A decade ago, homeownership was defined by the name on the Land Registry deed. It was clear who was liable for questions and changes to value, risk, payments, and conveyancing. Artificial intelligence is altering this rhythm, taking real estate from an asset class defined by days of conversations and contracts to a dynamic recalibration of inputs in seconds.

The speed at which AI can assess mortgage portfolios and analyse thousands of properties has transformed property into a new kind of financial instrument. What was once a physical asset made of sticks and bricks now exists as a digital model to be scrutinised at every angle by anyone, anywhere.

While AI holds the promise of data liquidity and efficient knowledge transfer, what happens if it miscalculates equity, inflates value, or overlooks structural risk? Where do you look for answers?

Blurred accountability and the UK consumer

The question of accountability is critical for UK firms operating under the FCA’s Consumer Duty. While automation offers benefits, the Duty requires firms to act in good faith and avoid foreseeable harm to retail customers. When algorithms make key decisions—such as a property’s acceptable valuation or a borrower’s affordability—the accountability cannot simply be outsourced to the code.

The knowledge gap is clear: traditional UK housing regulation assumes clear lines of liability: owner, mortgage lender, insurer, regulator.

AI-driven systems blur those lines. When valuations and borrower eligibility are made by algorithms trained on opaque datasets, legal recourse could become uncertain.

Accuracy without accountability gambles on future outcomes for lenders, valuers, brokers, and homeowners alike. Working with partners like Cotality illuminates the layers of data, governance, and analysis behind the models so you can have confidence in Automated Valuation Models (AVMs), property risk profiles.

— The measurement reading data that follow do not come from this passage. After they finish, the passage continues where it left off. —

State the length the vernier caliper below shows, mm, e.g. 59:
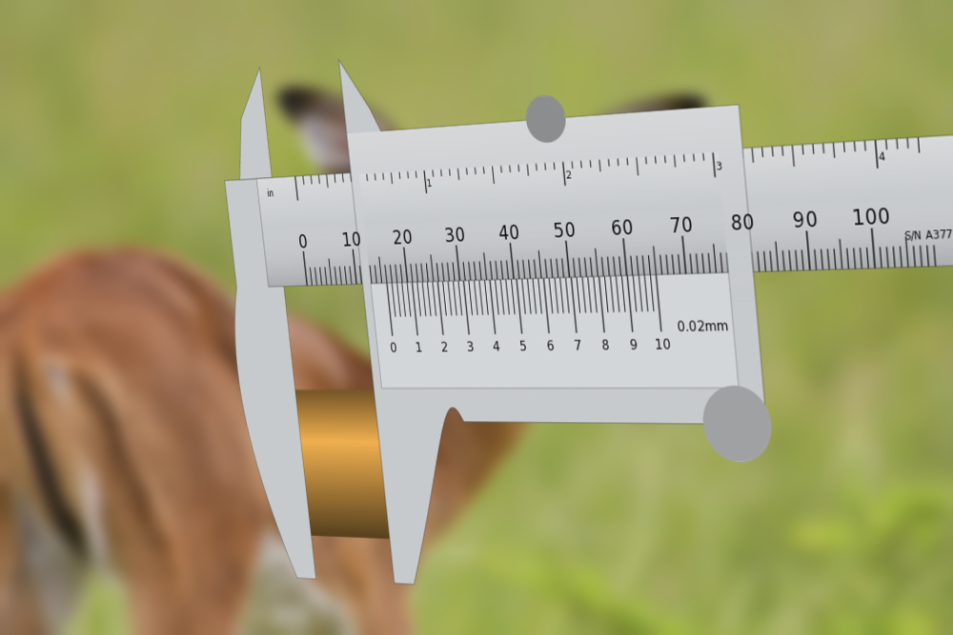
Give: 16.0
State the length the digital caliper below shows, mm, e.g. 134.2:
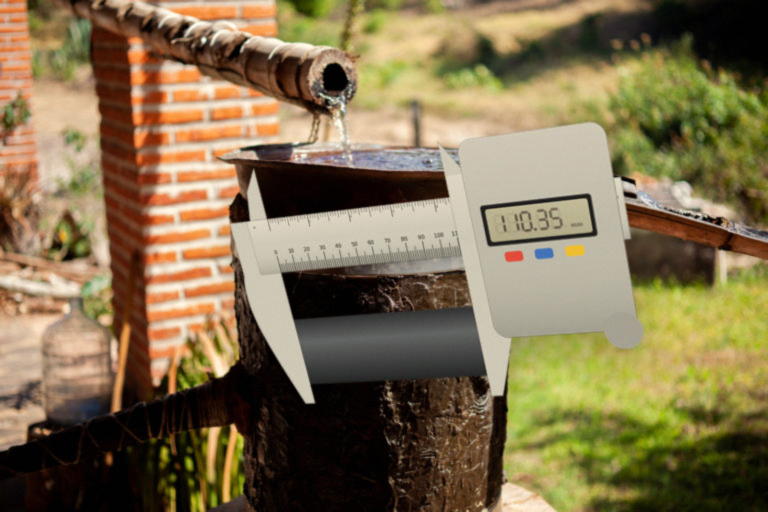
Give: 110.35
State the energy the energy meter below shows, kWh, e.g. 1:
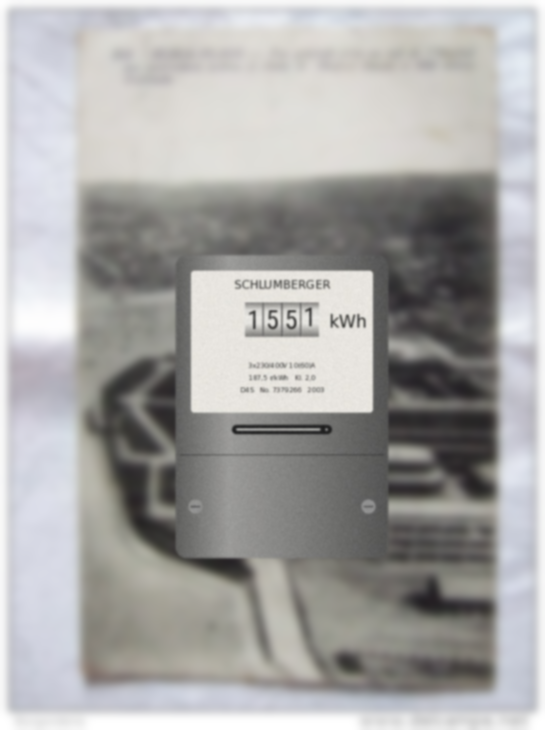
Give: 1551
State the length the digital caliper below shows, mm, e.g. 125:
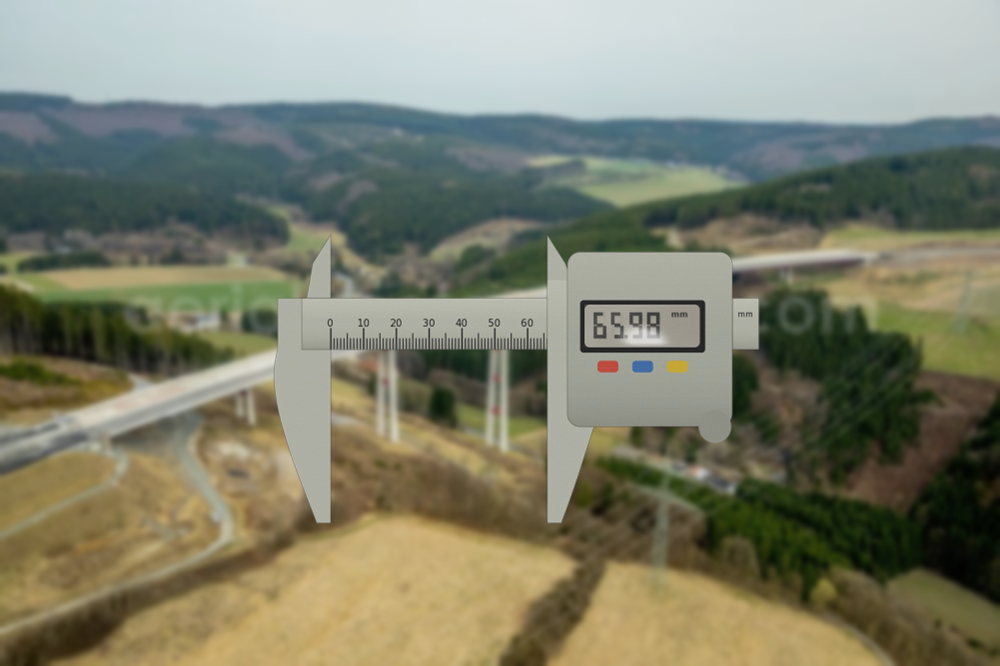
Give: 65.98
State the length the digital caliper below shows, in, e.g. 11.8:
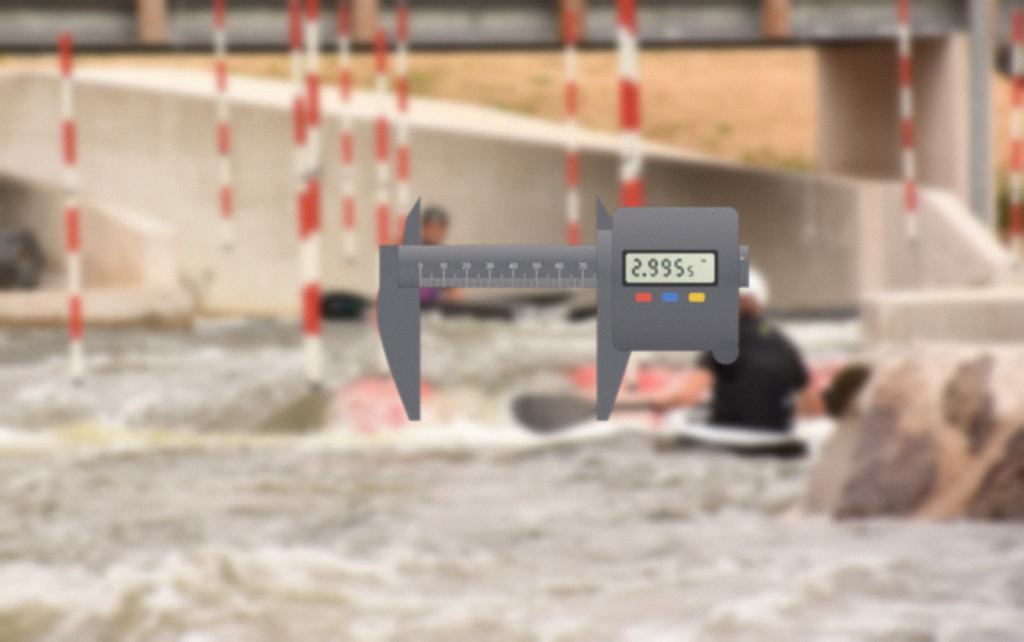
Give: 2.9955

AI is unmatched at efficiency, but efficiency without accountability is acceleration without brakes. The next frontier is less about better models and more about better mechanisms for explaining and auditing them.
Amy Gromowski
Head of Data Science

Encoding responsibility and regulation

The UK regulatory landscape is still catching up. Oversight focuses responsibility on the firm and the individual carrying out the regulated activity. With the Bank of England and FCA monitoring the systemic risk of AI adoption, firms must demonstrate that their AI systems are governed, auditable, and non-discriminatory.

Data quality is human responsibility

There is no longer a distinct divide between human expertise and technological insights. They work in tandem. But to provide accurate answers, transparency and accountability must remain the guardrails guiding AI’s development and increasing presence in the property market.

That’s why Cotality positions people at the connection point between data validation and model transparency. So when the FCA asks, “who’s responsible?”, the answer isn’t “the algorithm.”

Trust is transparent

“AI shouldn’t replace the chain of accountability; it should strengthen it,” says Cotality Chief Data and Analytics Officer John Rogers. “Our goal is to make every decision auditable, from the dataset to the doorstep. That's why we ensure our data is compliant with over 130 state and federal laws and regulations.”

As AI intermediates more of that value, market stability will depend less on the brilliance of the code than on the clarity of the rules governing it.

Lenders want risk mitigation; regulators want compliance and transparency; families want security. All three require trust that the system can be explained when it fails.

The future of property may well be fractional, algorithmic, and dynamic. But the responsibility for what happens when models meet real lives must have a clear centre.